Add another ~20% for grading files, VFX pulls, etc = 30 TB+ recommended storage

Consider:
RAID-protected storage for real-time playback
Redundant backups (LTO or cloud)

✅ Checklist

Task                                   Status
Film Stock & Camera locked            ✅
Lab & Scan pipeline identified        ✅
Shipping schedule mapped              ✅
HD dailies & editorial pipeline       ✅
BigFoot scanning rate understood      ✅
Picture lock timeline set?            ⬜
Data infrastructure in place?         ⬜
Backup strategy?                      ⬜
Post production color booked?         ⬜

🎥 Updated Workflow for Club Suicide

🔁 Live Workflow
Shoot 65mm → Ship raw negative daily → Fotokem (LA)
No processing/dailies in NYC — all happens in LA
Kodak lab in LA handles processing
Fotokem handles scanning (HD dailies + final 8K BigFoot scan)

📦 Shipping & Turnaround
Assuming FedEx First Overnight or similar priority service:
Monday shoot → FedEx drop late Monday
Arrives at Fotokem Tuesday morning
Processed + HD scan turnaround:
Processing (same day): ✅
HD scan (1–2 days later): ✅

So for a Monday shoot, you likely have HD dailies by Wednesday night, as you originally stated — that’s spot on.

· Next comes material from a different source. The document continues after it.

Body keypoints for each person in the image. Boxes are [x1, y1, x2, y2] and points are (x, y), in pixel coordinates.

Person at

🧠 Let’s Re-Confirm the Scanning Pipeline

🖥️ Step 1: HD Scans for Editorial
Used for dailies, rough cuts, editorial, preview screenings
Fast scanners (Spirit, Scanity, DFT Polar, etc.)
Delivered as ProRes 4444 or DNxHR HQX, depending on your setup
Editorial progresses in parallel to principal photography

🔁 Step 2: Final 8K Scan via BigFoot
After picture lock, only used frames are scanned in 8K
BigFoot scan rate: ~2 minutes/day (confirmed)
Produces 100MB/frame raw scans (~EXR or DPX)

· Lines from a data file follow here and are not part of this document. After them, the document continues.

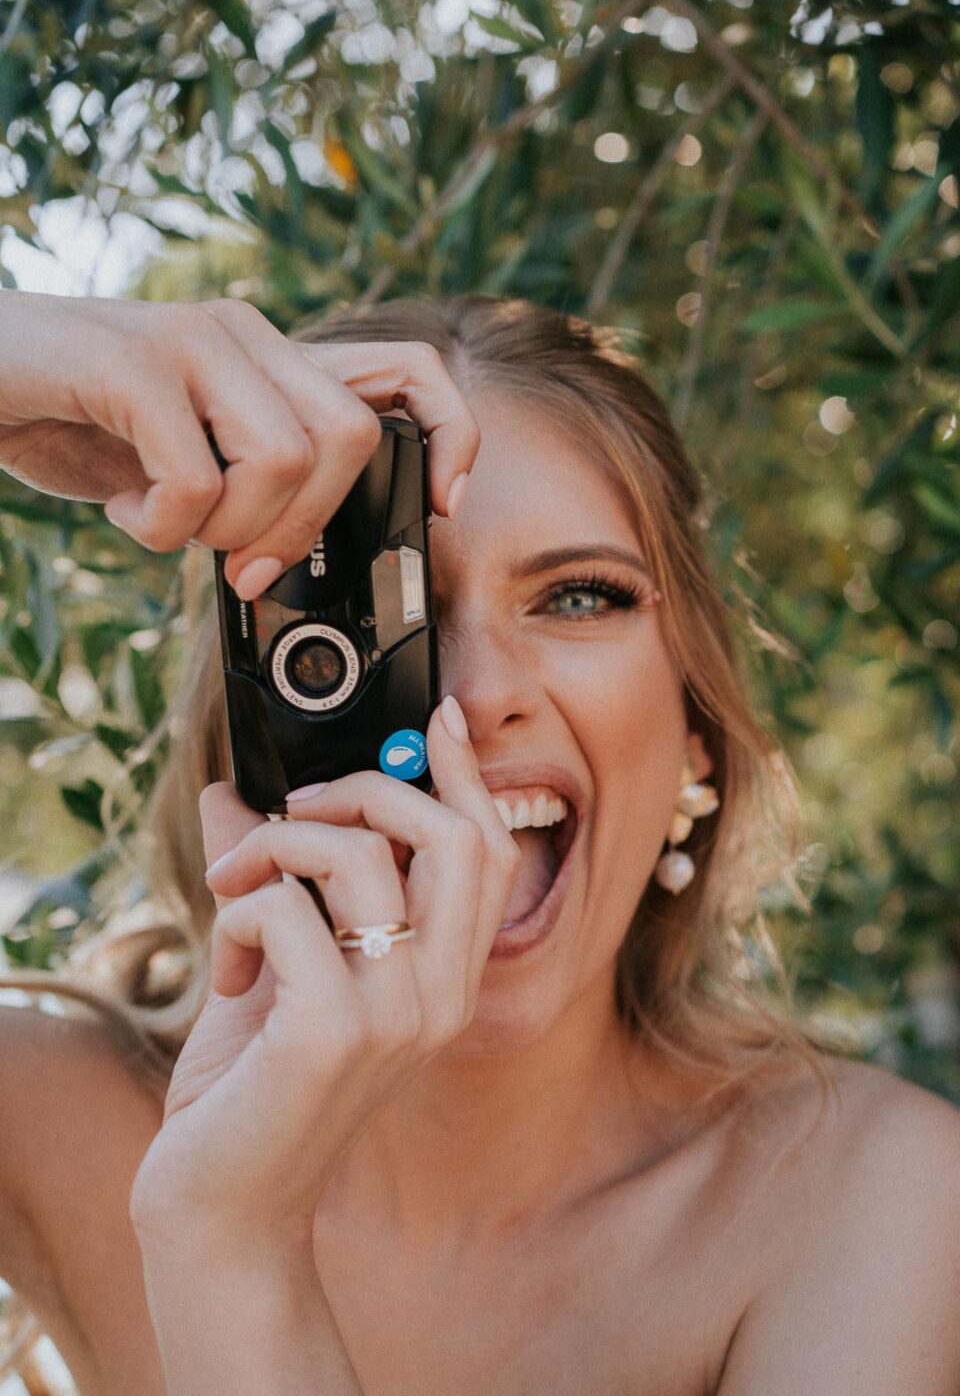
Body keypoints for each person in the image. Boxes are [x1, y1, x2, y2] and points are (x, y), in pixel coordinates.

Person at [0, 289, 958, 1396]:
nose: (478, 694)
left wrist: (232, 1244)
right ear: (254, 721)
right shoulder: (52, 1112)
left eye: (580, 597)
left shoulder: (863, 1195)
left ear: (695, 734)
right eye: (381, 626)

At 170 minutes (2h50m runtime):
You’ll need about 85 days of scanning time if it's continuous

🧮 Data & Time Planning (Again, with Current Workflow)

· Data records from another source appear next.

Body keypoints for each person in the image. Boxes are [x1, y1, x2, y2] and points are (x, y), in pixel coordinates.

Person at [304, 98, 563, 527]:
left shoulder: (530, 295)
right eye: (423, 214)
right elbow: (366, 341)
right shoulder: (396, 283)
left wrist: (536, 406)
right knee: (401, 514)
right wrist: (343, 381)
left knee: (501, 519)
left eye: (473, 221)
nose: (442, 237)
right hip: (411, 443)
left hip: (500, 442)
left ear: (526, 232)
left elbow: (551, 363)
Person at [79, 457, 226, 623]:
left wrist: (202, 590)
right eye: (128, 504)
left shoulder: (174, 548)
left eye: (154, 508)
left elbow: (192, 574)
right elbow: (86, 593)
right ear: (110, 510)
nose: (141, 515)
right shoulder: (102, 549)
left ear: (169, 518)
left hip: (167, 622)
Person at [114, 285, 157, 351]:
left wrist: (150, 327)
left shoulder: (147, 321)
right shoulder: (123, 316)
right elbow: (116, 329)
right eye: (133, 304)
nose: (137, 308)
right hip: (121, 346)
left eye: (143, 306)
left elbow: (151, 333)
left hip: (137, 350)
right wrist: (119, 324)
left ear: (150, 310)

1. Storage Needs (Final 8K Scan Only)
170 minutes × 24 fps = 244,800 frames
244,800 × 100MB = 24.48 TB

So you’ll need:
~25 TB for final raw 8K scans
+10–15 TB buffer for grading, conforms, VFX pulls
Total: 40 TB recommended post storage

⏱️ Timeline Sketch (Assuming Shooting Starts Monday)

Day         Action
Monday      Shoot Day 1
Tuesday     Film arrives at Fotokem LA (AM)
Tuesday PM  Processing begins
Wednesday   HD scanning for dailies
Wednesday PM Editorial team receives dailies
Throughout shoot Repeat daily
Post-Shoot  Offline edit + picture lock (~6–12 weeks)
Post-lock   Begin 8K BigFoot scans (85-day cycle)
After scans Color grade, VFX conform, mastering

⚠️ Scanning all 170 minutes with  BigFoot, we're looking at nearly 3 months of scanning time after picture lock.
100mb/picture, ~2mins per 24hrs scan lenght

📍 Technical Storage & Post-Production Setup

💾 Storage Strategy Deep Dive

- Estimated data size: ~50 TB total for 8K scans, editorial proxies, grading files, and VFX pulls.
- Storage configuration:
  • Recommended RAID-6 for fault tolerance and data integrity during heavy read/write operations.
  • High-performance SSD cache layer to enable smooth 8K playback and real-time editing.
- Backup Plan:
  • LTO-9 tape backup system for long-term archival and disaster recovery.
  • Cloud mirror backup as secondary offsite redundancy (consider AWS Glacier or similar).
- File Formats:
  • 8K scans stored primarily in EXR format for optimal dynamic range and color grading flexibility.
  • DPX as a secondary archival format if needed for compatibility with certain post workflows.

🖥️ Editing & Color Grading Setup

- Workstation:
  • High-end editing computer equipped with multiple GPUs (NVIDIA RTX 6000 or similar), 256GB+ RAM, and fast NVMe storage.
  • Connected to the RAID storage via 10GbE or faster network for smooth media access.
- Color Grading:
  • DaVinci Resolve Studio for scene-referred grading using 8K EXR files.
  • Dedicated grading suite with calibrated HDR reference monitors.

🎵 Music & Sound

- Music production led by VA (Virtual Artist) album already compiled.
- Planning to hire Thomas Newman as composer for original score.
- Integration of music and sound design planned concurrently with final picture lock to allow early spotting sessions.